AIM OF THE TASK: Nothing outside the range is wanted. Repeat exactly the lines below from the one with "high-resolution micrograph shows" through the one with "analysis of benign".
━━━━━ INFORMATION SUPPLIED ━━━━━
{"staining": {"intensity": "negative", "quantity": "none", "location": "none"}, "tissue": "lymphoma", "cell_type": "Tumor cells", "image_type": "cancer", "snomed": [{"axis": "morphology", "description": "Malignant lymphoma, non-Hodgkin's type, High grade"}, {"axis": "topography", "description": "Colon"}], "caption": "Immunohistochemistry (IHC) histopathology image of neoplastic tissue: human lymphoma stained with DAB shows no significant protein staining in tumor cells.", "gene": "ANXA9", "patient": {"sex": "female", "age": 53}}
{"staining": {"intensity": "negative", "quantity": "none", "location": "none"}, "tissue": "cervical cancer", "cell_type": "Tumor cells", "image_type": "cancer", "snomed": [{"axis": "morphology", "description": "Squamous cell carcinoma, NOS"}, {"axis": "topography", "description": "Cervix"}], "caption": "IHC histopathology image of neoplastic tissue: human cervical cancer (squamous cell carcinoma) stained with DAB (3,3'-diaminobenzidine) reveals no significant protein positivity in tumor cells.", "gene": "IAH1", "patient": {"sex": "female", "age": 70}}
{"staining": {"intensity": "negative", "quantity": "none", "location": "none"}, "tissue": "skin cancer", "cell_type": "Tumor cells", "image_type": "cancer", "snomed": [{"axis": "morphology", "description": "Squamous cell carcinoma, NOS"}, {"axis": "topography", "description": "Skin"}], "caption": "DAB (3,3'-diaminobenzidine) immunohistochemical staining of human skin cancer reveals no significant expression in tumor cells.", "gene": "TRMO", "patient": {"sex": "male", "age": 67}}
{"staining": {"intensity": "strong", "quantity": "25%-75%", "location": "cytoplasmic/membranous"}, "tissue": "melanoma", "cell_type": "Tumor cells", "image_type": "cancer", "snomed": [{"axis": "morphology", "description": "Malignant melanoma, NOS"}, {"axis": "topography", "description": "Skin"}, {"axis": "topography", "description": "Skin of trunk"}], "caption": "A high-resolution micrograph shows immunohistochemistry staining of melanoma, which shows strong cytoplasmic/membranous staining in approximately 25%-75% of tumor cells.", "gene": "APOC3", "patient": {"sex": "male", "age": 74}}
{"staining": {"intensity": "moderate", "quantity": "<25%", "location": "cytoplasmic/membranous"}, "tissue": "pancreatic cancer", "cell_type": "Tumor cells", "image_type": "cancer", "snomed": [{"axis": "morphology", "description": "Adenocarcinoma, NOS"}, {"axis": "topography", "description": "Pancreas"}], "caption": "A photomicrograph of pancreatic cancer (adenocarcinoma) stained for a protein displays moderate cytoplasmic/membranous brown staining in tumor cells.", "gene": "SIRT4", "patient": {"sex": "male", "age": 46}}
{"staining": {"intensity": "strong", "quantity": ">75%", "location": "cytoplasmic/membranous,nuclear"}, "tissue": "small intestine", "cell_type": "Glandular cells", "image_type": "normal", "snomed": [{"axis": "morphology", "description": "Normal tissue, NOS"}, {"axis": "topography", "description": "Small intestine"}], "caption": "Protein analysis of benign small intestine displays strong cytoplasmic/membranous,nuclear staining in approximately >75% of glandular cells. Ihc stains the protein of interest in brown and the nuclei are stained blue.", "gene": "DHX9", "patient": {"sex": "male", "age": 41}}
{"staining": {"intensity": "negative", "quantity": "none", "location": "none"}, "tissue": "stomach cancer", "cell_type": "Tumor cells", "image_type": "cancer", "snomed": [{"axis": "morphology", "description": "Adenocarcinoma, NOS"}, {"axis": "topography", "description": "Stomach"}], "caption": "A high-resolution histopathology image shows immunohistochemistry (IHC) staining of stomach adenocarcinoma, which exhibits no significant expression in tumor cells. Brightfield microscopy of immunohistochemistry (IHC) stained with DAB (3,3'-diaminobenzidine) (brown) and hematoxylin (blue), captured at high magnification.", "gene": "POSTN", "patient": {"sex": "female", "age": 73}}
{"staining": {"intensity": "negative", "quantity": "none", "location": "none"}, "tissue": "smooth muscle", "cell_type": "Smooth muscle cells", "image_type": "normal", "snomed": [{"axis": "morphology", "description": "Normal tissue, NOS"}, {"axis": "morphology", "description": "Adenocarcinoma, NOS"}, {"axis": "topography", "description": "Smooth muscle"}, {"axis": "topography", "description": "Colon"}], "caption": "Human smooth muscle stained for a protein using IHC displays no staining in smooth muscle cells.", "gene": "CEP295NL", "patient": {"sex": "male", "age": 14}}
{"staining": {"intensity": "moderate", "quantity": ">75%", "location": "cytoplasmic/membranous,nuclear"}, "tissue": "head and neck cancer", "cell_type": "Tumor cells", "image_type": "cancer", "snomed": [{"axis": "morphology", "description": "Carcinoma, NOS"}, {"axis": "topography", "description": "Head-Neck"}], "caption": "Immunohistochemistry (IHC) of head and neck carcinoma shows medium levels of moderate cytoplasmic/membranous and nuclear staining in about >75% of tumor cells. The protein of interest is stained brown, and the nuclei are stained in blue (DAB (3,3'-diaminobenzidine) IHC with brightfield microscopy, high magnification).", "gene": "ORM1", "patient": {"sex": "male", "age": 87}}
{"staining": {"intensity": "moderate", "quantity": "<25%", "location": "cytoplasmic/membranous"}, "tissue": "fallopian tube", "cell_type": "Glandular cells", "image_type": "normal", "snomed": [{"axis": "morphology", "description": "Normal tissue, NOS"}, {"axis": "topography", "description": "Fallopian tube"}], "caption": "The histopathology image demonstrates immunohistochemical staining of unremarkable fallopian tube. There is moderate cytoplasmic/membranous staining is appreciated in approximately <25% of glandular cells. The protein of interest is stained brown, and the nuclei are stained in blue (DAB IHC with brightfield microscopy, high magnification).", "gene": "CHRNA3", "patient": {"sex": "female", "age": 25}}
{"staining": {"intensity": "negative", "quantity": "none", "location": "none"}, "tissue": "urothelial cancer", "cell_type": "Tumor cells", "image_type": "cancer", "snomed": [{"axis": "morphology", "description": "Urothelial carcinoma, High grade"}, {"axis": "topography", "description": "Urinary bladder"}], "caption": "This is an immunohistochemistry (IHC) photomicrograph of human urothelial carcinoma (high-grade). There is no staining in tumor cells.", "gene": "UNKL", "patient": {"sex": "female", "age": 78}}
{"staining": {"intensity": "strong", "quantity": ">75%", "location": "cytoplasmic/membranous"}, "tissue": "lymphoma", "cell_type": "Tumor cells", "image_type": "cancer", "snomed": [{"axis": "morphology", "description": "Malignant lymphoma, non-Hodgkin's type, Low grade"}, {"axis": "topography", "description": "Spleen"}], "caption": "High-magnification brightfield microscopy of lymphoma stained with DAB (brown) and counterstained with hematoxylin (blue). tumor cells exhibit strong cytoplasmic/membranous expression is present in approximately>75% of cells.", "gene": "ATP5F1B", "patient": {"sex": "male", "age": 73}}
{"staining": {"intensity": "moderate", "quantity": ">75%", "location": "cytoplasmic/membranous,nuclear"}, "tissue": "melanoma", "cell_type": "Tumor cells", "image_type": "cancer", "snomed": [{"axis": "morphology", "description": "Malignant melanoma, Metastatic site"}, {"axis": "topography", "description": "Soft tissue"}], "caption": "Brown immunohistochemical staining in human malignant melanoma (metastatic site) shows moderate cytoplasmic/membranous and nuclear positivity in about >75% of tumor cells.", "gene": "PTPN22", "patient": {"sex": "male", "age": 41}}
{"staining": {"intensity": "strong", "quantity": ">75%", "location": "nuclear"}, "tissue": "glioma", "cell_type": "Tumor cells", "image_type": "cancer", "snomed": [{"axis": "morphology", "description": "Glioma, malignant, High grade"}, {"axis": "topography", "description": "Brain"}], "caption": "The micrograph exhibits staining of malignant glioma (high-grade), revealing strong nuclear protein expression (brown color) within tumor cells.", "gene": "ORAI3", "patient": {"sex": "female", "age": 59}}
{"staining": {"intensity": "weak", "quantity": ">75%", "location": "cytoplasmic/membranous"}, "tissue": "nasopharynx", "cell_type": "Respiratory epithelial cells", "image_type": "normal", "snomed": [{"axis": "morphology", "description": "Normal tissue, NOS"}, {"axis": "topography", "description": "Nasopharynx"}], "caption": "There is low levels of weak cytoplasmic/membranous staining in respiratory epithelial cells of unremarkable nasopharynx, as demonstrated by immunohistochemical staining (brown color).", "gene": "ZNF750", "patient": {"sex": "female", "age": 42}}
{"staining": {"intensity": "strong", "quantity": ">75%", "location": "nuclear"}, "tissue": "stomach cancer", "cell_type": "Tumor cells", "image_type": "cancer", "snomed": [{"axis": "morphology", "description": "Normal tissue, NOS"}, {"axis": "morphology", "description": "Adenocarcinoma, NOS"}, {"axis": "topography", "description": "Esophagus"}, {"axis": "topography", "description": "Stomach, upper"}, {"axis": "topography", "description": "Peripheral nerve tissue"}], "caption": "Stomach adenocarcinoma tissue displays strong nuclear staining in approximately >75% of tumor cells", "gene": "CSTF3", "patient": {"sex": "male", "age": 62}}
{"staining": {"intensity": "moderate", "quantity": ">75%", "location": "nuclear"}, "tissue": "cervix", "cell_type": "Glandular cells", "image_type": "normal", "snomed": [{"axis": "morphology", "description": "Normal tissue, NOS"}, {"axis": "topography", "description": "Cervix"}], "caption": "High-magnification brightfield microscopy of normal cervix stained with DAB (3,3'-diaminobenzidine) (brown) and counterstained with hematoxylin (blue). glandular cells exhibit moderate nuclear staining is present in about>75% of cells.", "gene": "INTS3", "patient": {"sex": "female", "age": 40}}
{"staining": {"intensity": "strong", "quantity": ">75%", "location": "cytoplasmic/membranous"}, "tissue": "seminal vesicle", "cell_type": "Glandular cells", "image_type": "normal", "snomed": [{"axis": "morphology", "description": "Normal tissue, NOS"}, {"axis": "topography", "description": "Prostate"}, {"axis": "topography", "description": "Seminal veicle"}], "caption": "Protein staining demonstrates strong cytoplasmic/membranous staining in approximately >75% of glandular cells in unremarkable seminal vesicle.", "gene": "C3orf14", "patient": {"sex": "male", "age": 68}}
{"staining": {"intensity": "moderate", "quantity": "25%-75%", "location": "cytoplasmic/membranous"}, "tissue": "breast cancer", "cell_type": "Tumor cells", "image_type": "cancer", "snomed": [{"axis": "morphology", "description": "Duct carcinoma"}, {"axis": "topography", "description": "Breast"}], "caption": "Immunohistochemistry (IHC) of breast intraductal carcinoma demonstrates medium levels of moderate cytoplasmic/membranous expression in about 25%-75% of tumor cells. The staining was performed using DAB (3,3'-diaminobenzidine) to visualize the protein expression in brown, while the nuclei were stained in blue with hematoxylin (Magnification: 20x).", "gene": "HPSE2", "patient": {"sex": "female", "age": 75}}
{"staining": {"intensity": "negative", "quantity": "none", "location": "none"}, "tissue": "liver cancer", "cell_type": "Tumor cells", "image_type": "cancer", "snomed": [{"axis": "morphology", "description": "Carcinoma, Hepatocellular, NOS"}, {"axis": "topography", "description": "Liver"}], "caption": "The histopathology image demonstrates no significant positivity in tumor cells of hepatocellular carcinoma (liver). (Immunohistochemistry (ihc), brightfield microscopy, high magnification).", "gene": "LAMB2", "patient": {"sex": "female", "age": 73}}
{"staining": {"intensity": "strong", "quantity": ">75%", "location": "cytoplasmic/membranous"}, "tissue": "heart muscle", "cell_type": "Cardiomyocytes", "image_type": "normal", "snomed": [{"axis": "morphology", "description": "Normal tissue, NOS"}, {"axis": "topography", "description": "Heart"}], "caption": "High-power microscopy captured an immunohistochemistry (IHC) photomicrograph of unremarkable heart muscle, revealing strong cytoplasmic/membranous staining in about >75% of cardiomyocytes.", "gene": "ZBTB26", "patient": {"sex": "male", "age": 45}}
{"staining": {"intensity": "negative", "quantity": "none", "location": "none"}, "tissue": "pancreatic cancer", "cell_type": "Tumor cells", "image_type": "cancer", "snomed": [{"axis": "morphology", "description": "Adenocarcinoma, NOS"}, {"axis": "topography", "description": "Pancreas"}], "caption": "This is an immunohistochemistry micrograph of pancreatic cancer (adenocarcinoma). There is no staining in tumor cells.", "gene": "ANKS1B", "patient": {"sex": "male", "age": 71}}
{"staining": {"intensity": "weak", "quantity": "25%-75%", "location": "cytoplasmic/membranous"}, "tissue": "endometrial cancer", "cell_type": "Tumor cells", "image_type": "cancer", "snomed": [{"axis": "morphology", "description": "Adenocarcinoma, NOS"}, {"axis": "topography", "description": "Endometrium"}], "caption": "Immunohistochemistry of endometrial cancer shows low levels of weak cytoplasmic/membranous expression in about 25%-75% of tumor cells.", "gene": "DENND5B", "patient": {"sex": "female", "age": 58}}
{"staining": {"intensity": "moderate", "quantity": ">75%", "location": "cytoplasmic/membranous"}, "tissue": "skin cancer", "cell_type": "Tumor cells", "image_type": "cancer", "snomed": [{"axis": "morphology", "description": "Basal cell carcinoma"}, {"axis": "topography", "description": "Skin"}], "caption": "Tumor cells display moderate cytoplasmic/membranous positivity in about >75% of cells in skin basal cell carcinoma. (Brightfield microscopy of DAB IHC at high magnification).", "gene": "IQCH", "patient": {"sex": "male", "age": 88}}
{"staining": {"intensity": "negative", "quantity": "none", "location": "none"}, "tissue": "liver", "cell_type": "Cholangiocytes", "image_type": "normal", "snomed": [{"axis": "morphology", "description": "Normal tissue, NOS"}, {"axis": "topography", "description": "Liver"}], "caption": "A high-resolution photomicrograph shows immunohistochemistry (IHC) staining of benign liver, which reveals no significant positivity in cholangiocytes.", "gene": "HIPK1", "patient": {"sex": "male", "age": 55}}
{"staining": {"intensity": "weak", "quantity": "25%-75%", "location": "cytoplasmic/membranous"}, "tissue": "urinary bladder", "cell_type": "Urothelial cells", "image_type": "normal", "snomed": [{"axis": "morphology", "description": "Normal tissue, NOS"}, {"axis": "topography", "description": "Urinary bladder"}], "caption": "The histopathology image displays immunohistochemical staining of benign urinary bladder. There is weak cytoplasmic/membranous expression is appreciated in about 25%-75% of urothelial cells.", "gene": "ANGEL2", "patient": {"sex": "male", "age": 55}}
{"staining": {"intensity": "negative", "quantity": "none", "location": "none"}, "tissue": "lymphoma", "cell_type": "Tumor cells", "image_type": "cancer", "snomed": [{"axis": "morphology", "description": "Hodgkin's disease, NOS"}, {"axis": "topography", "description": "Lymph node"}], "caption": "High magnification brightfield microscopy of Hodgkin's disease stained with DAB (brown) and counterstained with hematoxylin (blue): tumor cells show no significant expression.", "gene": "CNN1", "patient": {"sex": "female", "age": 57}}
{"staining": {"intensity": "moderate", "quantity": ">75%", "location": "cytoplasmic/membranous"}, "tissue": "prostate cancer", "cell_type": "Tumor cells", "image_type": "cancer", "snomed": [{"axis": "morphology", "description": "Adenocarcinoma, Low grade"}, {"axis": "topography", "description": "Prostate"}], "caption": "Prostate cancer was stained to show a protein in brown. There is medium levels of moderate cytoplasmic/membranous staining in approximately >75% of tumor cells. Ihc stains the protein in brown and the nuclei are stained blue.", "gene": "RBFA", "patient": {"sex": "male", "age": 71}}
━━━━━
ANSWER BOX:
{"staining": {"intensity": "strong", "quantity": "25%-75%", "location": "cytoplasmic/membranous"}, "tissue": "melanoma", "cell_type": "Tumor cells", "image_type": "cancer", "snomed": [{"axis": "morphology", "description": "Malignant melanoma, NOS"}, {"axis": "topography", "description": "Skin"}, {"axis": "topography", "description": "Skin of trunk"}], "caption": "A high-resolution micrograph shows immunohistochemistry staining of melanoma, which shows strong cytoplasmic/membranous staining in approximately 25%-75% of tumor cells.", "gene": "APOC3", "patient": {"sex": "male", "age": 74}}
{"staining": {"intensity": "moderate", "quantity": "<25%", "location": "cytoplasmic/membranous"}, "tissue": "pancreatic cancer", "cell_type": "Tumor cells", "image_type": "cancer", "snomed": [{"axis": "morphology", "description": "Adenocarcinoma, NOS"}, {"axis": "topography", "description": "Pancreas"}], "caption": "A photomicrograph of pancreatic cancer (adenocarcinoma) stained for a protein displays moderate cytoplasmic/membranous brown staining in tumor cells.", "gene": "SIRT4", "patient": {"sex": "male", "age": 46}}
{"staining": {"intensity": "strong", "quantity": ">75%", "location": "cytoplasmic/membranous,nuclear"}, "tissue": "small intestine", "cell_type": "Glandular cells", "image_type": "normal", "snomed": [{"axis": "morphology", "description": "Normal tissue, NOS"}, {"axis": "topography", "description": "Small intestine"}], "caption": "Protein analysis of benign small intestine displays strong cytoplasmic/membranous,nuclear staining in approximately >75% of glandular cells. Ihc stains the protein of interest in brown and the nuclei are stained blue.", "gene": "DHX9", "patient": {"sex": "male", "age": 41}}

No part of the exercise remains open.